Published:Wednesday | December 16, 2015 | 12:01 AMSteven Jackson
Jason Sharp, director of Jamaica Coffee Traders and president of the Jamaica Coffee Exporters Association.

Jamaica coffee prices are at an all-time high, yet the industry's earnings are at an all-time low.

This apparent contradiction led the IFC, the financing arm of the World Bank, to embark on a technical support project worth over US$560,000 ($67 million) to improve the productivity of the globally respected crop.

The project, revealed this week, seeks to work with coffee-processing and/or exporting firms to implement a proposed action plan to "reverse" the declining trend of farm productivity and preserve Jamaica's reputation for premium coffee, according to the IFC.

"The overall goal of the project is to contribute to establishing the conditions to preserve the Jamaican coffee brand and protect smallholder coffee farmers' livelihood by maintaining the quality and increasing the quantity of coffee produced," the IFC said.
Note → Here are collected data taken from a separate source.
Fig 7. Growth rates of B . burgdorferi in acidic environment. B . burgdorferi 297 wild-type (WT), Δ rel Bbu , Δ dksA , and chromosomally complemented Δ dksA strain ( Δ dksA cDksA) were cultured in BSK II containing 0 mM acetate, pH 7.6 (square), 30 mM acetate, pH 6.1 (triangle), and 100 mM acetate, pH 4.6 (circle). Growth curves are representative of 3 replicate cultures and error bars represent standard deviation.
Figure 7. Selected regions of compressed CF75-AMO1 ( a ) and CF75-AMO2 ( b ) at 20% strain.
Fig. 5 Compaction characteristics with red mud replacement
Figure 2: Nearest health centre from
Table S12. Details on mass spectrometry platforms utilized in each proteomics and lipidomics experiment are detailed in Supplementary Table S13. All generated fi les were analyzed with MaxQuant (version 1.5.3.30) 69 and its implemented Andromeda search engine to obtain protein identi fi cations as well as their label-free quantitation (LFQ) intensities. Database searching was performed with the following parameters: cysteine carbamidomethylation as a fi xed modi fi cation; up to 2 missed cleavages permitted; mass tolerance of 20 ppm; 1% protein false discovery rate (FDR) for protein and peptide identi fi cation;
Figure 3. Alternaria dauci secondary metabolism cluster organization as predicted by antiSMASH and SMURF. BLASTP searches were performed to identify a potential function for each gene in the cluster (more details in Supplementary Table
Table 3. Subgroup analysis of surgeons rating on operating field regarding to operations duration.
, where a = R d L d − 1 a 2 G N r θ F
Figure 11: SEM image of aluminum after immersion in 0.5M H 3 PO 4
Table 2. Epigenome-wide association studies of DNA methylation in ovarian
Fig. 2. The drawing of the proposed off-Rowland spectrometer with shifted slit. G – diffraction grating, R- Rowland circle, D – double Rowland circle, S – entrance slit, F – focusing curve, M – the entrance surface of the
The project also aims to facilitate Jamaican coffee-processing firms by providing "high quality" technical support to coffee farmers.

"We have been in discussions at various levels with IFC and they have been accommodating and offering to assist with research," said Jason Sharp, director of Coffee Traders Limited and chairman of Jamaica Coffee Exporters Association (JCEA), on Monday.

Although the IFC disclosed the project this week, work actually began in January 2015 and aims to end in December 2016.

Coffee Traders represents one of the largest exporters of Jamaica Blue Mountain coffee. It also sells a number of roasted brands and operates CafÈ Blue coffee shops across the island. Sharp indicated that the umbrella grouping of processors, Jamaica Coffee Exporters Association, wants assistance to create a registry of the six-to-seven thousand coffee farmers. It is aimed at collecting technical and productivity data of each farmer, reducing crop theft and facilitating the restart of crop insurance.

In 2013, the World Bank publicly released a study done in 2011 on the feasibility of weather insurance for the coffee sector in Jamaica. That study was reportedly read by the coffee sector regulator, the Coffee Industry Board. Talk of crop insurance, however, is still ongoing.

The industry was previously insured through the defunct Dyoll Insurance as the local broker. That scheme ended with the demise of Dyoll in the mid-2000s. Sharp indicated that insurers now require more sophisticated data from farmers and farming zones in order to compute the output per farm and risk associated with growing zones hit by fires or hurricanes.

"They are working with the JCEA to assist the association in its drive to modernise the industry in farmer registration and access to micro-financing," Sharp said of the IFC. "We have been working together but nothing is formalised as yet from a JCEA perspective. But I know IFC has been working with various other entities, including assisting with a seedling programme."

The seedling programme should allow farmers to replant and increase productivity, all things being equal. Experts agree that many of Jamaica's farms produce yields of 30 to 50 boxes per acre, while 75 to 100 boxes remains the target.

"There is a great need for coffee seedlings, especially since the fires earlier this year," said one respected farmer, who requested anonymity as he is not directly involved in the seedling programme. "Farmers are getting record prices now, but it's coming from two years of drought and rust disease, so productivity is low. This IFC programme is a good thing if it can increase productivity."

Jamaica exported US$33.8 million ($3.03 billion) worth of coffee in 2009 but that dropped to US$13.4 million ($1.5 billion) in 2014 one of the lowest in decades. Over the same period, coffee farmers' earnings for a box of cherry coffee fluctuated slightly at around $2,500. However, the price rocketed to $5,000 in early 2014 with steady increases to its current level of $11,000 a box.

The shortage of coffee, along with its increased demand in Asia, catapulted the prices. It resulted in disheartened farmers returning to the industry, some of whom went right back to old practices and methods.